More bullshit telling us to be better consumers, rather than attacking the problem where it really exists, in the system of food production itself. These people are looking through the wrong end of the telescope. Case in point:

Daniel Moss wrote:
...they encourage consumer action through the words of Ben Burkett, president of the National Family Farm Coaltion. "No matter what us farmers plant, the consumer's got to change the system,"  Burkett says. "As long as they don't complain, there's no need even talking about it. The marketplace dictates."

This is the essence of eco-capitalism: change individual lifestyles if you wish, but don't you dare do anything to threaten the power and control of agribusiness over food production, or interfere in any way with their right to reap huge profits from the exploitation of the planet and its animal and human inhabitants.
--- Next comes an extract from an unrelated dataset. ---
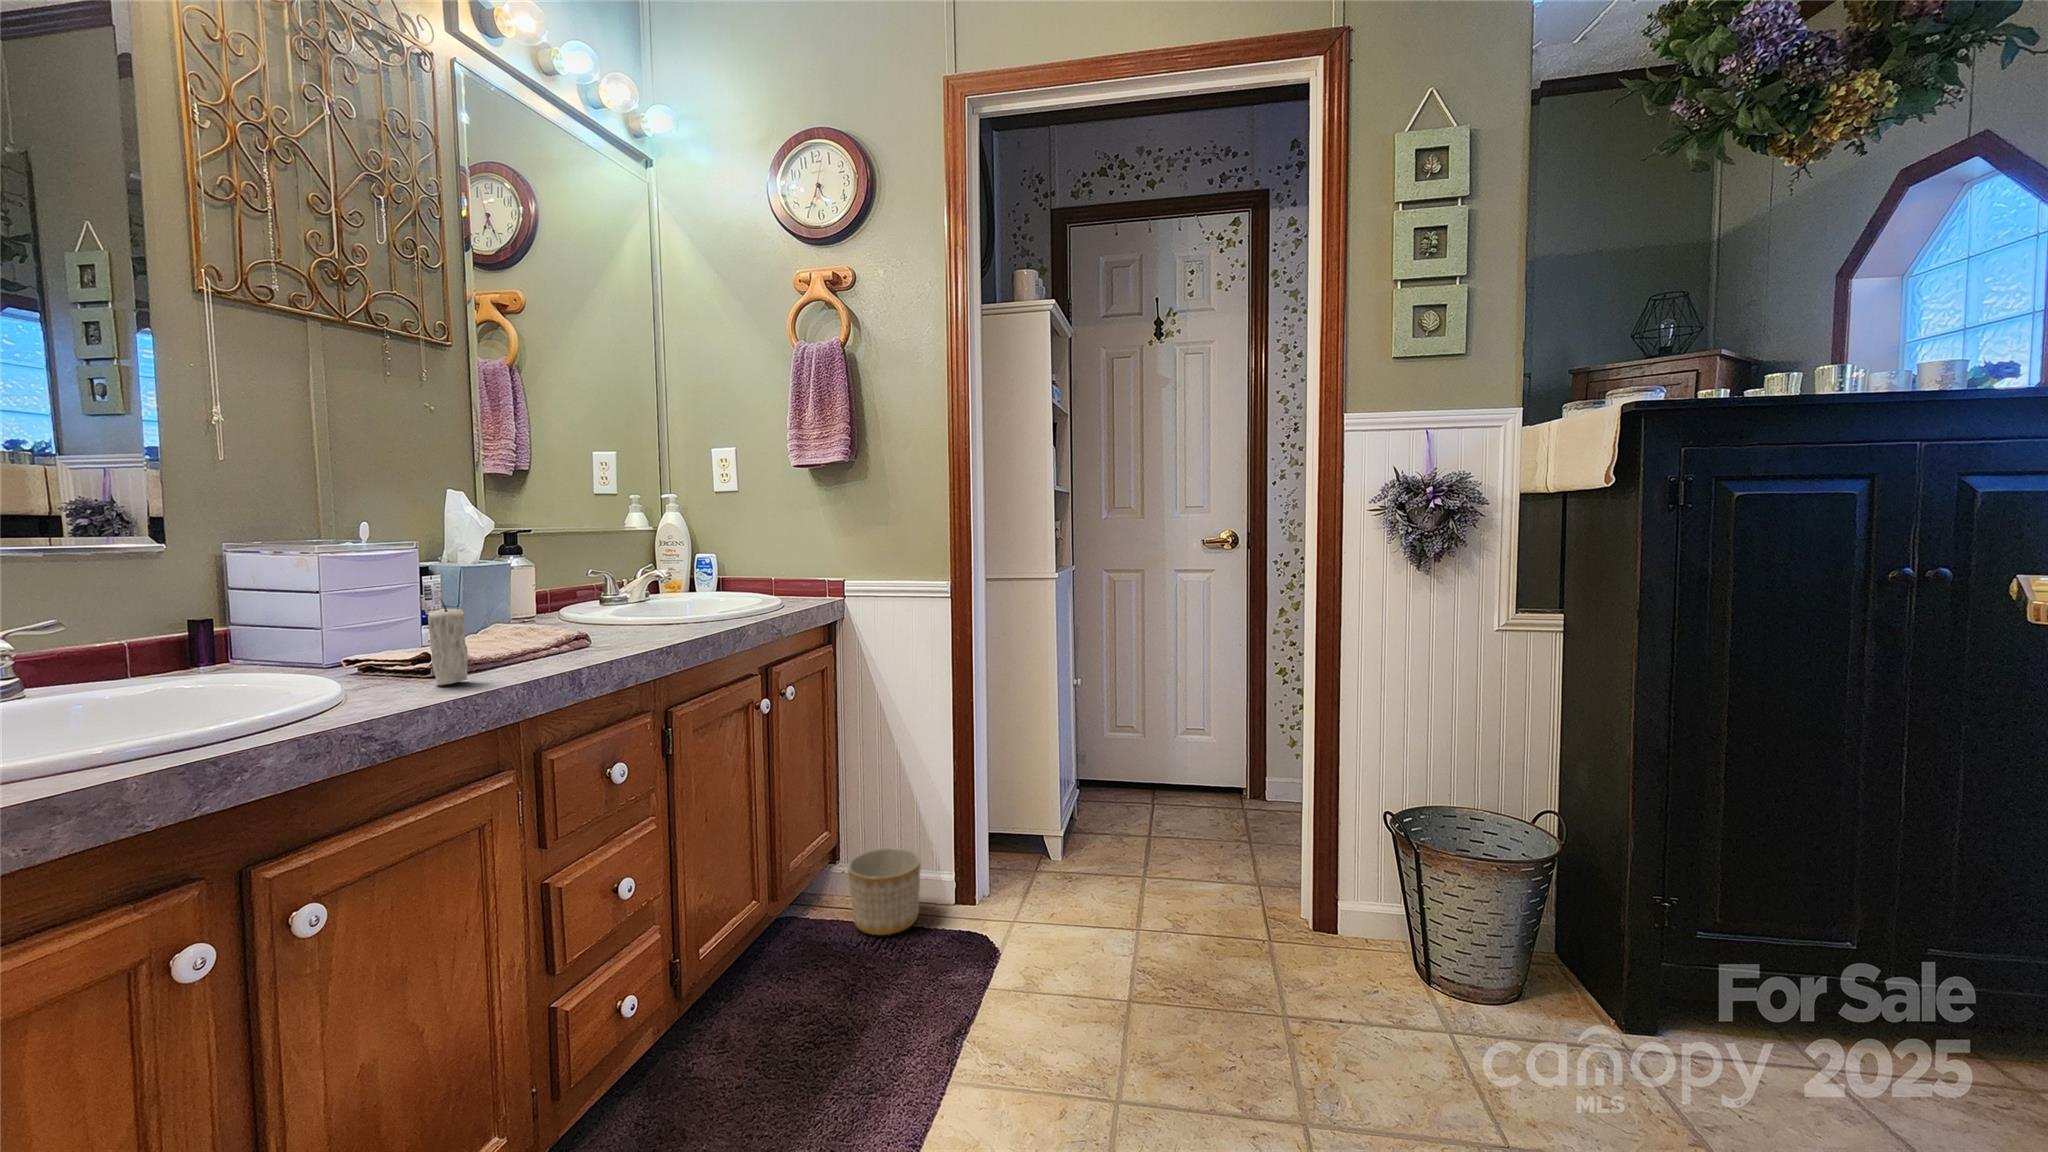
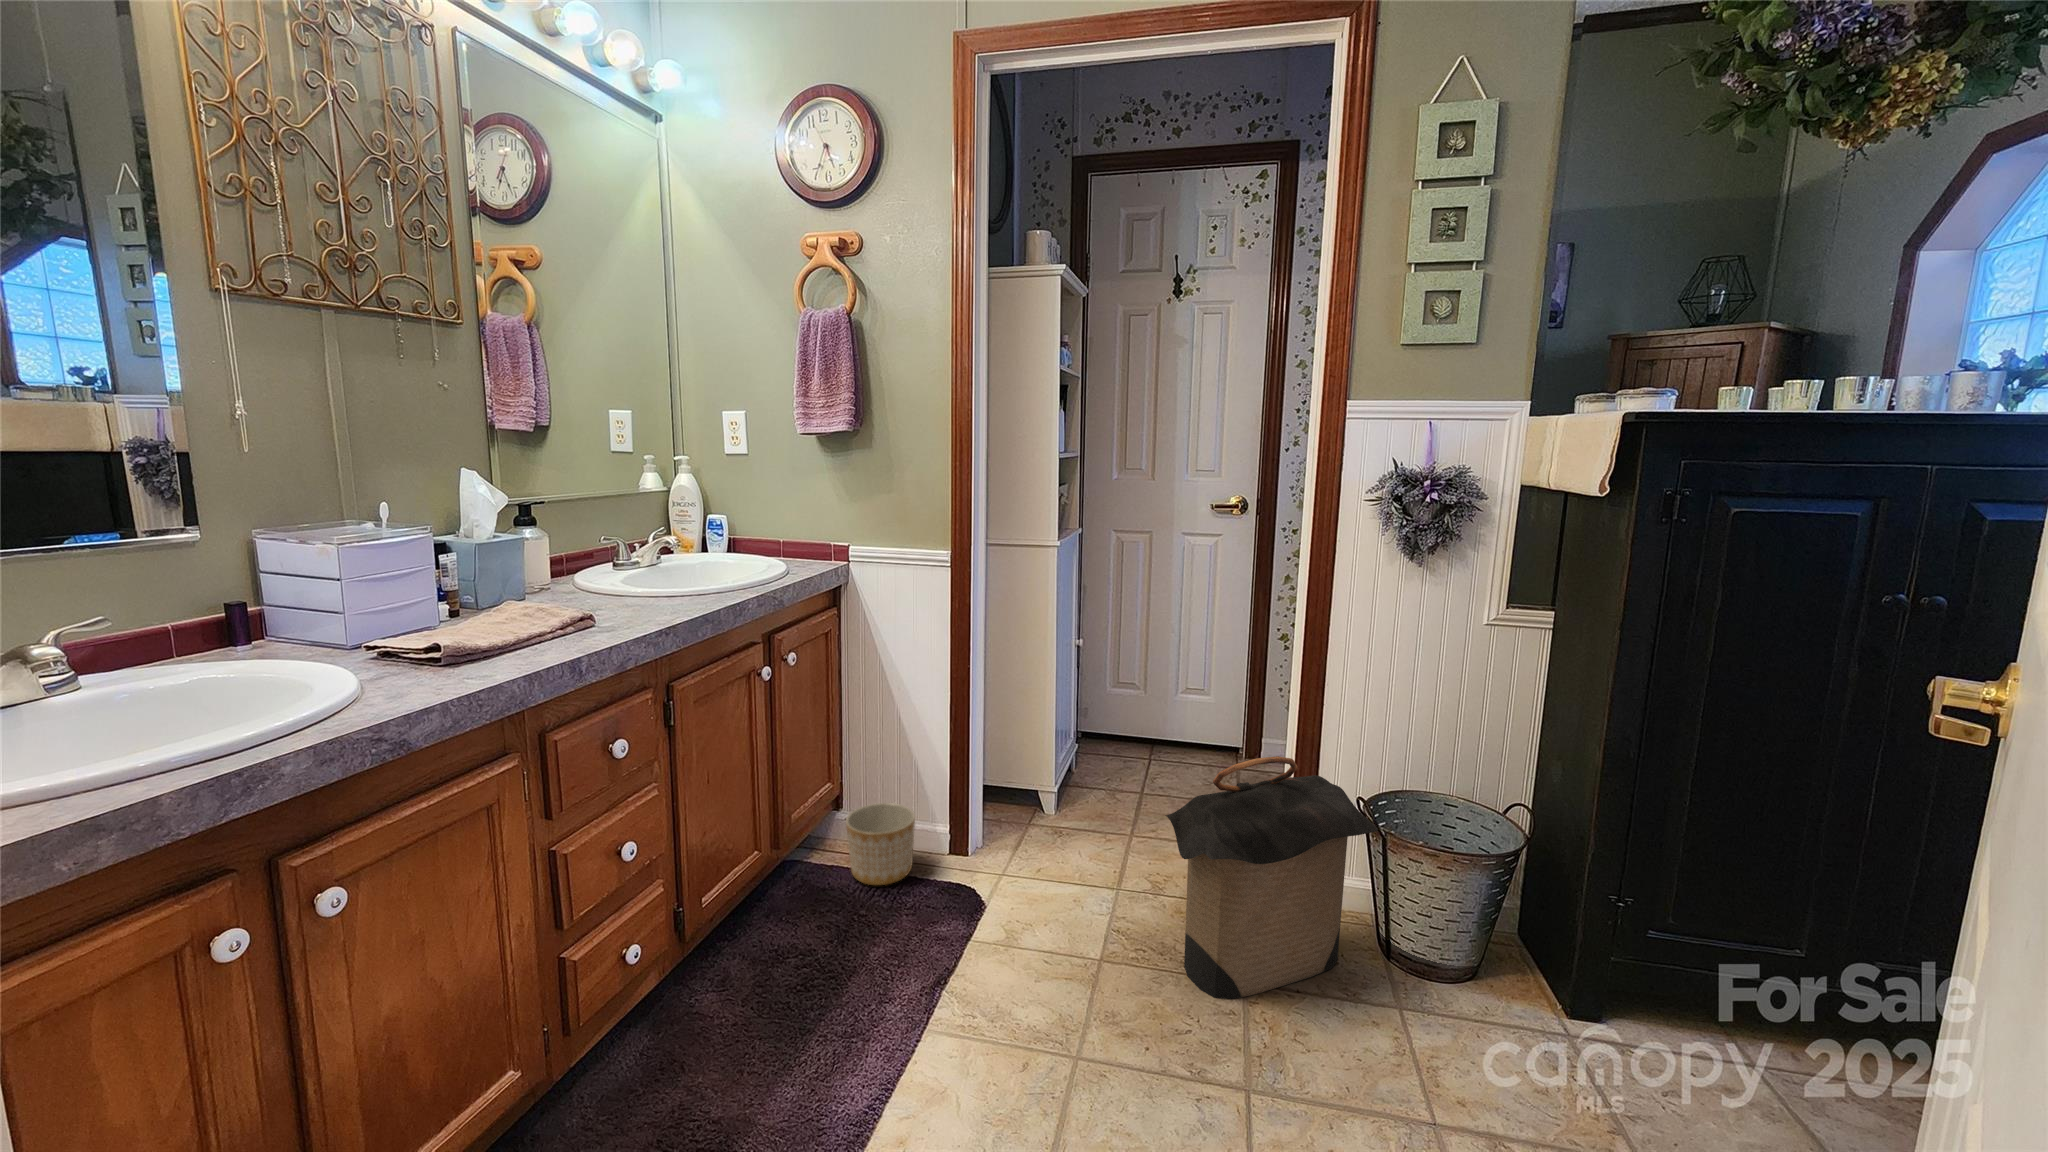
candle: present [428,599,468,685] -> none [437,597,474,679]
laundry hamper: none [1189,767,1409,1033] -> present [1165,756,1378,999]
Thing is, it is consumerisim that drives the market not the other way around. Sure, the market will attempt to drive the consumer but it's backwards thinking to believe the consumer has not real part in that. 

Buisness exsists to make profits, if the people wish cheaper goods and do not care how they get them, business with reciprocate. If a large number of people refuse to purchase things for social reasons, the business will reciprocate. If people decide they will pay more for something, the markets will reciprocate by charging more.

Remember, an item is only worth what the consumers will pay and buisness will sell what brings them the most profit (be it lots on the cheap or less for more or whatever). You can tell industry to play safer, in some countries but you can't control much with globalization and it's hard to bring in standards that are already accepted. People, however, can easily change the market. 

Thing is, viajante wants to turn the economy on its head and depict the consumer as being in control. It's a myth invented by right-wing academics to take the capitalist class off the hook for the overproduction, waste, and environmental degradation caused by their prime directive: the maximization of profit.

Michael Löwy wrote:
Contrary to the claim of free-market ideology, supply is not a response to demand. Capitalist firms usually create the demand for their products by various marketing techniques, advertising tricks, and planned obsolescence. Advertising plays an essential role in the production of consumerist demand by inventing false “needs” and by stimulating the formation of compulsive consumption habits, totally violating the conditions for maintenance of planetary ecological equilibrium. The criterion by which an authentic need is to be distinguished from an artificial one is whether it can be expected to persist without the benefit of advertising. How long would the consumption of Coca-Cola or Pepsi-Cola go on, if the persistent advertising campaigns for those products were terminated? Such examples could be indefinitely multiplied.


Thomas Princen, in "Consumer Sovereignty and Sacrifice: Two Insidious Concepts in an Expansionist Economy", wrote:
In the end, the idea of consumer sovereignty doesn't add up. It is a myth convenient for those who would locate responsibility for social and environmental problems on the backs of consumers, absolving those who truly have market power and who write the rules of the game and who benefit the most. It makes the idea of unlimited economic growth appear both natural and inevitable. But consumers don't have perfect information, they're not insulated from the influence of marketers, and they don't write the rules. Their consumption choices seem broad, but are in fact tightly constrained (one chooses between nearly-identical car models, not between an automobile-based transport system and a mass transit one). Their "rule" over the investment and production decisions of major corporations is limited at best. It is a fiction highly convenient for those who do well with endless economic growth on a planet of seemingly endless frontiers.


John Kenneth Galbraith, in The Affluent Society, wrote:
Wants are dependent on production … production, not only passively through emulation, but actively through advertising and related activities, creates the wants it seeks to satisfy.